▶ [AUFGABEN]:
1 - Welche Summe hat Peter Cohrs laut dem Text über die CDU und das Husumer Hallenbad für Bau und Betrieb des Bades genannt?
2 - Schreib aus dem Text über die CDU und das Husumer Hallenbad das Stück von „Mal abgesehen von“ bis „wird, steht fest.“ genau ab.
3 - Schreib den Text über die CDU und das Husumer Hallenbad nach seinem letzten Satz weiter.

Jeder hat vor der Wahl bestimmte Wünsche, die aber nach der Wahl nicht alle in Erfüllung gehen können. Das ist einfach so. Wir haben alles intern besprochen und ich glaube, dass alle jetzt mit dem, was sie haben, zufrieden sind.

Mal abgesehen von den Ämterwünschen – auch bei der Frage, wie man mit der Standort-Entscheidung des Hallenbades umgehen soll, war sich die CDU höchst uneinig.

Wir haben einen Beschluss der CDU, dass wir den Standort im Gewerbegebiet favorisieren. Dazu gibt es einen einstimmigen Beschluss der Fraktion zu diesem Thema.

Wenn wir schon beim Hallenbad sind: Peter Cohrs hat neulich in einer Sitzung die Summe von 100 Millionen Euro in den Raum geworfen, die die Stadt Husum in den kommenden Jahrzehnten für den Bau und den Betrieb des Bades ausgeben werde. Ob es nun 100 Millionen werden oder nicht – dass das Bad für Husum teuer wird, steht fest.

▶ [Einträge aus einem Datensatz]:
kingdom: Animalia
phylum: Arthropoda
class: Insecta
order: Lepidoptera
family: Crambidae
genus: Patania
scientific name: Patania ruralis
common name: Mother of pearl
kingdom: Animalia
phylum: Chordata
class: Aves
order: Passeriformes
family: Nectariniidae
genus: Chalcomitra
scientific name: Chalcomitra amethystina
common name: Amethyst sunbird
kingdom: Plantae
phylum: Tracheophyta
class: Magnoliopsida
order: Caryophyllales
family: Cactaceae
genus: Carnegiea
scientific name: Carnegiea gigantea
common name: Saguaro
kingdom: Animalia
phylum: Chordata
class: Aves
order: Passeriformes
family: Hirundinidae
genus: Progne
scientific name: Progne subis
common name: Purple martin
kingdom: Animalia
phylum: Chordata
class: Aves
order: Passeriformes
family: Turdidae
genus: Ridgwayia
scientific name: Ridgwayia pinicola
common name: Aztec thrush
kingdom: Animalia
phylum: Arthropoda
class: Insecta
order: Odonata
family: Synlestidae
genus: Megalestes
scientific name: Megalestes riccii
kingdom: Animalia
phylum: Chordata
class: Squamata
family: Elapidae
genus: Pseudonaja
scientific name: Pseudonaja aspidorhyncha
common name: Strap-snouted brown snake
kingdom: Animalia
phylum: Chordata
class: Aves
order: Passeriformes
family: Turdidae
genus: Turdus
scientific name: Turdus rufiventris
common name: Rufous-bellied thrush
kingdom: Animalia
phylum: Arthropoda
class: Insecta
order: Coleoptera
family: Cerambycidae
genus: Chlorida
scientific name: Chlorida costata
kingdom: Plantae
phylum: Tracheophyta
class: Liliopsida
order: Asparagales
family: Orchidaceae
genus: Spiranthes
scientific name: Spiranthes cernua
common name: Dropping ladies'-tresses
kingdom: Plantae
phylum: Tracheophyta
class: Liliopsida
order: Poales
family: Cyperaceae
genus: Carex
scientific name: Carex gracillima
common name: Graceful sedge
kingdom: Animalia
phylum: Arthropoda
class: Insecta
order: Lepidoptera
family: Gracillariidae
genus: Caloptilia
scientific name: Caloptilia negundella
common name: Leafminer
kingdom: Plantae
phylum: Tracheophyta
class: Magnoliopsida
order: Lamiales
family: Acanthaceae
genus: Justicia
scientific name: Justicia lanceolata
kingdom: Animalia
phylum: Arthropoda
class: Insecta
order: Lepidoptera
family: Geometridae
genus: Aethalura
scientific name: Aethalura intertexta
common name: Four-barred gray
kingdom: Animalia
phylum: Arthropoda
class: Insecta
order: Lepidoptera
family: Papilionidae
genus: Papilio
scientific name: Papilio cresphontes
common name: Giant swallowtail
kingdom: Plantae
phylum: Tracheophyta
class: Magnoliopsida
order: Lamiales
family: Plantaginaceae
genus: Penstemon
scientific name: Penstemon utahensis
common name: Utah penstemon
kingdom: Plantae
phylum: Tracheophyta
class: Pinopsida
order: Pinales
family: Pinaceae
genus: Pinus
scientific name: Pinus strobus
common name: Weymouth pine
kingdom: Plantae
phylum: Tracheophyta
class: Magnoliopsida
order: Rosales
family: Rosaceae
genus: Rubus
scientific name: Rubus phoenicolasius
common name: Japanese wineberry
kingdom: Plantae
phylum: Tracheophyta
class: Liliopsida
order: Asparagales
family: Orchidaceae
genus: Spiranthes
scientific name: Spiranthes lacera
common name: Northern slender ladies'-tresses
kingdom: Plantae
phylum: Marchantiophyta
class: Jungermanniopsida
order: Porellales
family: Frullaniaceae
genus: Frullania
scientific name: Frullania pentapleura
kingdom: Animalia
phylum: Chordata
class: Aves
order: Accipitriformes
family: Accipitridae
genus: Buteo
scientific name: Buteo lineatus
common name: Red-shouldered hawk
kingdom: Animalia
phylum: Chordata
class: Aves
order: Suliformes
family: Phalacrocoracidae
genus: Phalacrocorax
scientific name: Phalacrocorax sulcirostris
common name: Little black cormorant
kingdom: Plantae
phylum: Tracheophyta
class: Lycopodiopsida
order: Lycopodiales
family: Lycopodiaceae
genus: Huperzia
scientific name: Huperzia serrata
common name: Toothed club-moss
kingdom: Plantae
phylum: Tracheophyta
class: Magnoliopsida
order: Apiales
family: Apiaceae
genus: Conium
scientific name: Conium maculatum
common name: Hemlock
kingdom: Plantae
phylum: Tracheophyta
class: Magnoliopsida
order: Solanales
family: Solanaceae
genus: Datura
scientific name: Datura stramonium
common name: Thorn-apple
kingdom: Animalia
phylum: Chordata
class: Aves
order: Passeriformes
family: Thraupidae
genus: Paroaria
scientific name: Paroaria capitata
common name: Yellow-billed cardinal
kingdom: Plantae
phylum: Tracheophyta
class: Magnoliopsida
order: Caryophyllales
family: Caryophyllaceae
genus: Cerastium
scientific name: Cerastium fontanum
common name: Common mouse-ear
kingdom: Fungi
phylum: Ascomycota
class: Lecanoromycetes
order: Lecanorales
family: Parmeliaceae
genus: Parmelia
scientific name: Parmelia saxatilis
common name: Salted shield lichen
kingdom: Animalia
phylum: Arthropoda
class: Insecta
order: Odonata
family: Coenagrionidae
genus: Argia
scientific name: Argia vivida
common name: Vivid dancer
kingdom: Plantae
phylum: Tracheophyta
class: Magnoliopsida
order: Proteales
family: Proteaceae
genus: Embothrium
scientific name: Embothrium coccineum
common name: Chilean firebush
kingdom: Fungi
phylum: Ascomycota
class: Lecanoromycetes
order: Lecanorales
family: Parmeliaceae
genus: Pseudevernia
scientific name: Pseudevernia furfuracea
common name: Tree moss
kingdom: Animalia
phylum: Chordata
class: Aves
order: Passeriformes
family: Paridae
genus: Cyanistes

▶ [LÖSUNGEN]:
1 - 100 Millionen Euro

2 -
Mal abgesehen von den Ämterwünschen – auch bei der Frage, wie man mit der Standort-Entscheidung des Hallenbades umgehen soll, war sich die CDU höchst uneinig.

Wir haben einen Beschluss der CDU, dass wir den Standort im Gewerbegebiet favorisieren. Dazu gibt es einen einstimmigen Beschluss der Fraktion zu diesem Thema.

Wenn wir schon beim Hallenbad sind: Peter Cohrs hat neulich in einer Sitzung die Summe von 100 Millionen Euro in den Raum geworfen, die die Stadt Husum in den kommenden Jahrzehnten für den Bau und den Betrieb des Bades ausgeben werde. Ob es nun 100 Millionen werden oder nicht – dass das Bad für Husum teuer wird, steht fest.

3 -
Das jetzige Bad ist für Husum auch schon teuer. Wir haben jetzt schon ein jährliches Defizit von einer halben Million Euro. Das ist schon da, das wird durch das neue Bad nur größer werden, das ist der Punkt. Die Zahl, die Peter Cohrs genannt hat, ist nicht unrealistisch.

Wir müssen aber als Kreisstadt ein Schwimmbad vorhalten, das ist auch wichtig für die Schulen, die Vereine und die Bundeswehr.

Sie sprachen von Projekten, in die Bewegung gekommen ist. Es gibt ja aber auch welche, bei denen ist das nicht so. Beispielsweise beim Dockkoog.

Den Dockkoog müssen wir aufteilen in „vor dem Deich“ und „hinter dem Deich“: Was hinter dem Deich passieren wird, kann ich Ihnen beim besten Willen nicht sagen – ich weiß es nicht. Da muss man abwarten, was mit dem Hotel passiert, da kann die Stadt nichts machen. Wir planen ja mit einem neuen Hotel, einem Campingplatz und genügend Parkflächen. Bis das umgesetzt wird, kann es noch ein paar Tage dauern, da gebe ich Ihnen recht. Doch uns sind als Stadt einfach die Hände gebunden: Uns gehört das Land nicht, andere entscheiden das. Das ist schwierig.

Vor dem Deich, also auf der Dockkoog-Spitze, da wird an den Plänen für einen Badesee weiter gearbeitet. Da tut sich also was.

Welche Themen liegen Ihnen nach der Sommerpause besonders am Herzen?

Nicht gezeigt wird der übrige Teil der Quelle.